How important is sex early on in a relationship? If it doesn't go well after 2-3 tries are people inclined to give up and assume the chemistry isn't there? It happened to me recently, the dating stuff was going great but the after date stuff did not, and things fizzled out. Do people sort of have a deadline in their mind -- an "if it's not good early on its not getting any better" sort of thing? I would think it'd be an easier thing to improve upon than, say, fixing a personality trait?
I think it's different for everybody, but I'm a firm believer that sexual chemistry can be improved. It takes time to learn how to have sex with a new person, and figure out how the two of your bodies work together. If there are lots of other great things going for the two of you, and if it feels just a little awkward or uncomfortable, I'd be inclined to give it a few weeks.
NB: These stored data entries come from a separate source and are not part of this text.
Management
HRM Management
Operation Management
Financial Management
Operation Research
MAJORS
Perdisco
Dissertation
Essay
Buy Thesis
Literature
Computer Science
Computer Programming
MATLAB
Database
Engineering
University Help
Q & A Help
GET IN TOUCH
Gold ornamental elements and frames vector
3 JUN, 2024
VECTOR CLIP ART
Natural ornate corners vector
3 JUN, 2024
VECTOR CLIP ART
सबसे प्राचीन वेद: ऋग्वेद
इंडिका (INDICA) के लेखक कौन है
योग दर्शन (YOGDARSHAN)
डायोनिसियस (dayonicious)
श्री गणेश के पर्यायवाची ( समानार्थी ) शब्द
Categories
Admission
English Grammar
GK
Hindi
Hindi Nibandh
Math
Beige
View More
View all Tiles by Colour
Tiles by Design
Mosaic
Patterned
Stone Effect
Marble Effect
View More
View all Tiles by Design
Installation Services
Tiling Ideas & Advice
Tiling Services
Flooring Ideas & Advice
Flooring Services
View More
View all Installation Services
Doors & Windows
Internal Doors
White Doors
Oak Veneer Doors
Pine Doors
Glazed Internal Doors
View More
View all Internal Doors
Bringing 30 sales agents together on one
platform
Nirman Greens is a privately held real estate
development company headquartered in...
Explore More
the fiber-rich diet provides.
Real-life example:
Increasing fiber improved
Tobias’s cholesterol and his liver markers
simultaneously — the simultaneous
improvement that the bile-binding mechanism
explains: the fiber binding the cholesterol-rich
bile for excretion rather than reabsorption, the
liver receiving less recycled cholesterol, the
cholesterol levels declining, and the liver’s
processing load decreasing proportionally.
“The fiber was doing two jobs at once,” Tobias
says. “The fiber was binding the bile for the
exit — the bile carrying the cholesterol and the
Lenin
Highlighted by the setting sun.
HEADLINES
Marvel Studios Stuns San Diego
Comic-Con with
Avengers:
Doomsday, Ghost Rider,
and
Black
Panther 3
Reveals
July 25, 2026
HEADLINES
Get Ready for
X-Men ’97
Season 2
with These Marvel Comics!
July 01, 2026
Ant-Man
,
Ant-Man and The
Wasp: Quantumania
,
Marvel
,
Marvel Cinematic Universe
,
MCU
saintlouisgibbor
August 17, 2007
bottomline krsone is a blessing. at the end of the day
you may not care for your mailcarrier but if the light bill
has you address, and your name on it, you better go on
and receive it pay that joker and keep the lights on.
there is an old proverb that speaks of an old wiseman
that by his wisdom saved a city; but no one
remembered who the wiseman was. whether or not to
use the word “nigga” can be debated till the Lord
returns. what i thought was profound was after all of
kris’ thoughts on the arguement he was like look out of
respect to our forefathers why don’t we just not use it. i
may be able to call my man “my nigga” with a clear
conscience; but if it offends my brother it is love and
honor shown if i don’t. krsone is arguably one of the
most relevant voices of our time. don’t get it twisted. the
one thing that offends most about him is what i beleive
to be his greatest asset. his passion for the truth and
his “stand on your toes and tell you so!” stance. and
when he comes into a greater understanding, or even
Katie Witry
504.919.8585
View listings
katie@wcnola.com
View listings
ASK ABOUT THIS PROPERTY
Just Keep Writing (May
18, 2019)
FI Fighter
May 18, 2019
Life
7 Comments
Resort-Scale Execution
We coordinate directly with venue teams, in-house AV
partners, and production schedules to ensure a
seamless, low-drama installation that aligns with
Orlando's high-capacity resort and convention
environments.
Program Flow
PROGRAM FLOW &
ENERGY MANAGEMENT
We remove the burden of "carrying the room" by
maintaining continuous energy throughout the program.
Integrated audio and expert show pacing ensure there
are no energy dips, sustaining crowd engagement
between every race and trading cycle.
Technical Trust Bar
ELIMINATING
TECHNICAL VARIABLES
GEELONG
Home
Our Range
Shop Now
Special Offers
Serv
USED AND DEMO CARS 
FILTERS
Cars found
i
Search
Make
On the other hand, I also work with a lot of couples who knew that they were clearly sexually incompatible from the get-go, but they stuck it out in hopes that things would get better. If seems like you two are into very different types of things in the bedroom, or have very different ideas of how frequently you want to have sex, you have to be willing to move on from a relationship. It's hard to give specific timeframes, but I'd say no longer than a few months.
Not sure how I approach asking my girlfriend to swallow after a blowjob. I understand that I have to respect a personal preference but it's a real turn off for me when she spits immediately.
Talk to her about it outside of the bedroom. Say something like "How would you feel about swallowing after a blowjob? It turns me on so much to think of you doing that."